Do I need a PCR test?
November 4, 2022 6:00 AM   Subscribe

I have had a sore throat since yesterday. This morning I have a mild runny nose and a very mild sinus headache. My5 year old son has had a quite runny nose and some phlegmy cough since TUesday or Wednesday. I have negative covid tests. I'm going on a trip on Monday and today is the last day to cancel/change without losing a lot of money. Should I pay for a PCR test or can I assume it's not covid? Also, visit immunocompromised mom sunday?

I tested negative on a rapid test yesterday morning, last night and this morning. My son tested negative this morning, but with a cheek swab only. I could get a PCR test just for me for $125. If it turns out I have covid it would save me money to be able to cancel the trip now. If I don't have covid I'm out $125 (but get to go on the trip!). If I just assume I don't have it and don't cancel the trip and then it turns out I DO have covid (I would keep doing rapid tests until symptoms pass) then I would lose money AND miss the trip.

Also, getting a PCR test today would be a HUGE inconvenience that would also annoy people I work with who kind of really need me to be available today, but I'm leaving this job, so it's ok to annoy them if it comes that...I mean I don't want to be a jerk, but there's no possibility it will hurt me later in my job).

Also, we're supposed to go visit my immunocompromised mom on Sunday. It's not a big deal if she gets a cold, but we don't want her to get covid. If I continue to test negative until Sunday are we fine to do that, especially since symptoms will likely pass by then, or if I've had a sore throat do I really need a PCR test or more time before that's safe?
posted by If only I had a penguin... to Health & Fitness (28 answers total)
Best answer: My personal circle's experience with this round of Covid is that it dodges rapid tests until far later in the period that you would be infectious. At this point, my personal policy is that I will get a PCR if I feel unwell (particularly in the way you describe) since it seems like rapids -- at least in my circle's experience -- are not as quickly accurate as they used to be.

■ Data extracts:
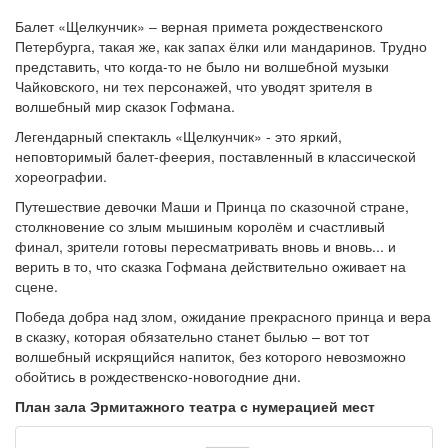
Балет «Щелкунчик» ‒ верная примета рождественского
Петербурга, такая же, как запах ёлки или мандаринов. Трудно
представить, что когда-то не было ни волшебной музыки
Чайковского, ни тех персонажей, что уводят зрителя в
волшебный мир сказок Гофмана.
Легендарный спектакль «Щелкунчик» - это яркий,
неповторимый балет-феерия, поставленный в классической
хореографии.
Путешествие девочки Маши и Принца по сказочной стране,
столкновение со злым мышиным королём и счастливый
финал, зрители готовы пересматривать вновь и вновь... и
верить в то, что сказка Гофмана действительно оживает на
сцене.
Победа добра над злом, ожидание прекрасного принца и вера
в сказку, которая обязательно станет былью – вот тот
волшебный искрящийся напиток, без которого невозможно
обойтись в рождественско-новогодние дни.
План зала Эрмитажного театра с нумерацией мест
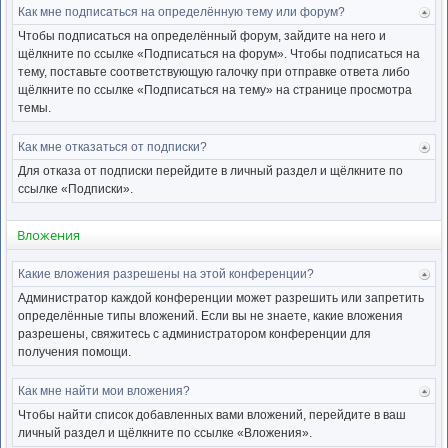
Как мне подписаться на определённую тему или форум?
Ве
к
Чтобы подписаться на определённый форум, зайдите на него и
нача
щёлкните по ссылке «Подписаться на форум». Чтобы подписаться на
тему, поставьте соответствующую галочку при отправке ответа либо
щёлкните по ссылке «Подписаться на тему» на странице просмотра
темы.
Как мне отказаться от подписки?
Ве
к
Для отказа от подписки перейдите в личный раздел и щёлкните по
нача
ссылке «Подписки».
Вложения
Какие вложения разрешены на этой конференции?
Ве
к
Администратор каждой конференции может разрешить или запретить
нача
определённые типы вложений. Если вы не знаете, какие вложения
разрешены, свяжитесь с администратором конференции для
получения помощи.
Как мне найти мои вложения?
Ве
к
Чтобы найти список добавленных вами вложений, перейдите в ваш
нача
личный раздел и щёлкните по ссылке «Вложения».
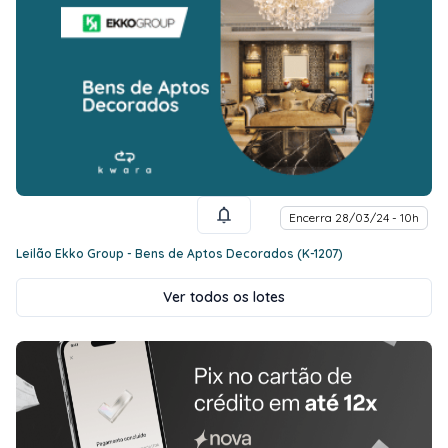
Encerra 28/03/24 - 10h
Leilão Ekko Group - Bens de Aptos Decorados (K-1207)
Ver todos os lotes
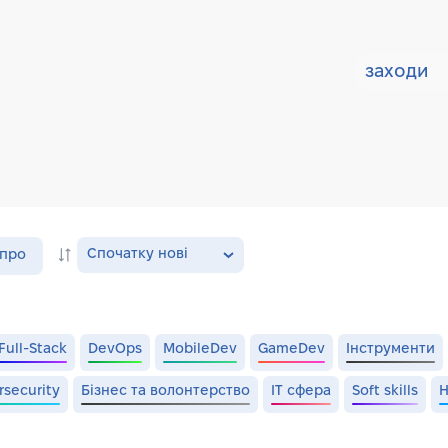
заходи
Спочатку нові
іпро
Full-Stack
DevOps
MobileDev
GameDev
Інструменти
rsecurity
Бізнес та волонтерство
IT сфера
Soft skills
H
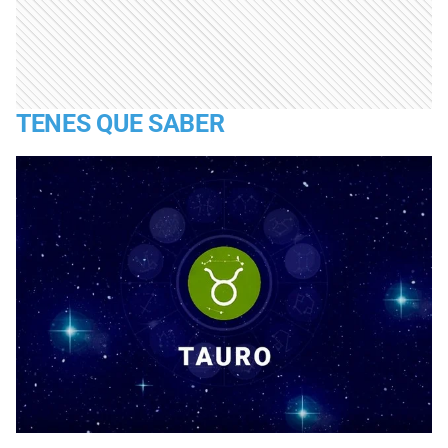
TENES QUE SABER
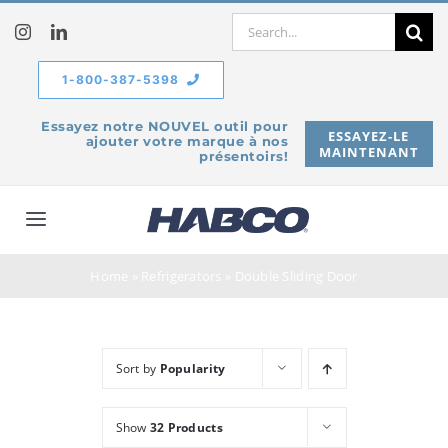
Skip
Search
to
for:
content
1-800-387-5398
Essayez notre NOUVEL outil pour
ESSAYEZ-LE
ajouter votre marque à nos
MAINTENANT
présentoirs!
Toggle
Navigation
À propos de
Home
»
Refrigerators
»
Double Sliding Door
Produits
Sort by
Popularity
Service
Show
32 Products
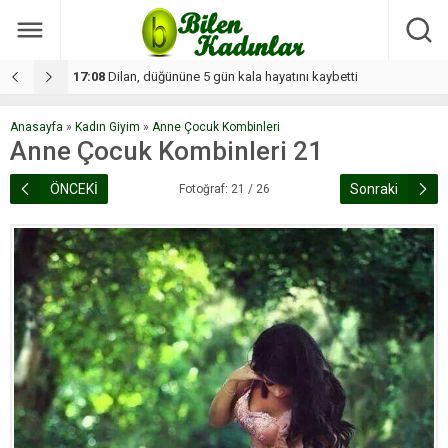
17:08
Dilan, düğününe 5 gün kala hayatını kaybetti
1
Anasayfa
»
Kadın Giyim
»
Anne Çocuk Kombinleri
Anne Çocuk Kombinleri 21
ÖNCEKİ
Sonraki
Fotoğraf: 21 / 26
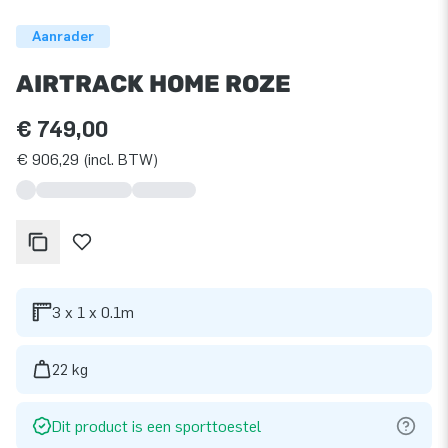
Aanrader
AIRTRACK HOME ROZE
€ 749,00
€ 906,29 (incl. BTW)
3 x 1 x 0.1m
22 kg
Dit product is een sporttoestel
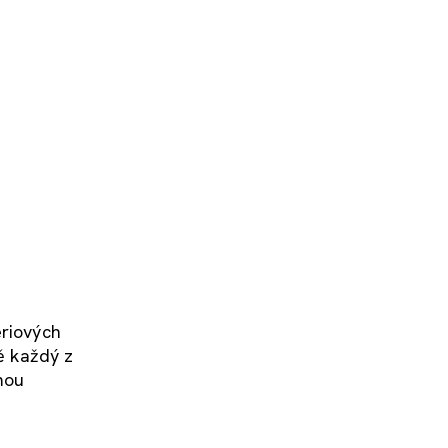
ériových
ě každý z
mou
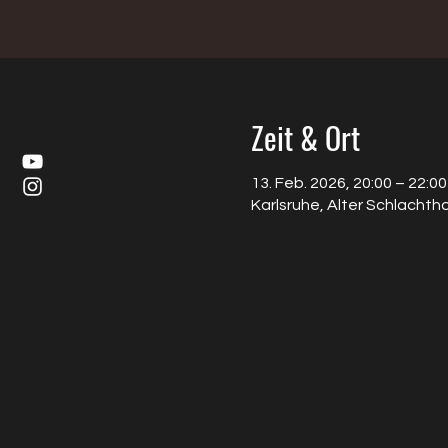
Zeit & Ort
13. Feb. 2026, 20:00 – 22:00
Karlsruhe, Alter Schlachth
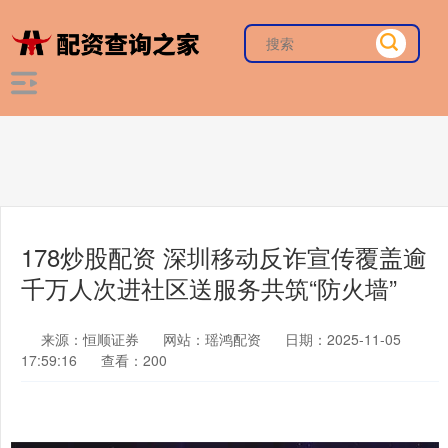
178炒股配资 深圳移动反诈宣传覆盖逾
千万人次进社区送服务共筑“防火墙”
来源：恒顺证券
网站：瑶鸿配资
日期：2025-11-05
17:59:16
查看：200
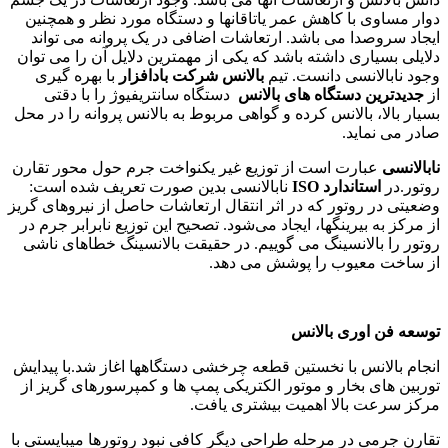
دوار مساوی با کاهش عمر یاتاقانها و دستگاه مورد نظر و همچنین
ایجاد سروصدا می باشد. ارتعاشات اضافی در یک پروانه می تواند
دلایلی بسیاری داشته باشد که یکی از مهمترین دلایل آن را می توان
وجود نابالانسی دانست. تیم
بالانس شرکت بادافزار
با بهره گیری
از
جدیدترین دستگاه های بالانس
دستگاه سانتریفیوژ را با دقتی
بسیار بالا، بالانس کرده و گواهی مربوط به بالانس پروانه را در محل
صادر می نماید.
نابالانسی
عبارت است از توزیع غیر یکنواخت جرم حول محور تقارن
روتور.در
استاندارد
ISO
نابالانسی بدین صورت تعریف شده است:
وضعیتی در روتور که در اثر انتقال ارتعاشات حاصل از نیروهای گریز
از مرکز به بیرینگها، ایجاد می‌شود. تصحیح این توزیع نابرابر جرم در
روتور را بالانسینگ می گوییم. در حقیقت بالانسینگ خطاهای ناشی
از ساخت معیوب را پوشش می دهد.
توسعه فن اوری بالانس
انجام بالانس با نخستین قطعه چرخشی دستگاهها اغاز شد.با پیدایش
توربین های بخار و موتور الکتریکی پمپ ها و کمپرسورهای گریز از
مرکز سرعت بالا اهمیت بیشتری یافت.
تقارن جرمی در مرحله طراحی دیگر کافی نبود روتورها میبایستی با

■ What this task involves: Please copy the PCR test post word for word between "Do I need a" and "immunocompromised mom sunday?", inclusive. The records have nothing to do with the PCR test post.

■ Solution to this exercise:
Do I need a PCR test?
November 4, 2022 6:00 AM   Subscribe

I have had a sore throat since yesterday. This morning I have a mild runny nose and a very mild sinus headache. My5 year old son has had a quite runny nose and some phlegmy cough since TUesday or Wednesday. I have negative covid tests. I'm going on a trip on Monday and today is the last day to cancel/change without losing a lot of money. Should I pay for a PCR test or can I assume it's not covid? Also, visit immunocompromised mom sunday?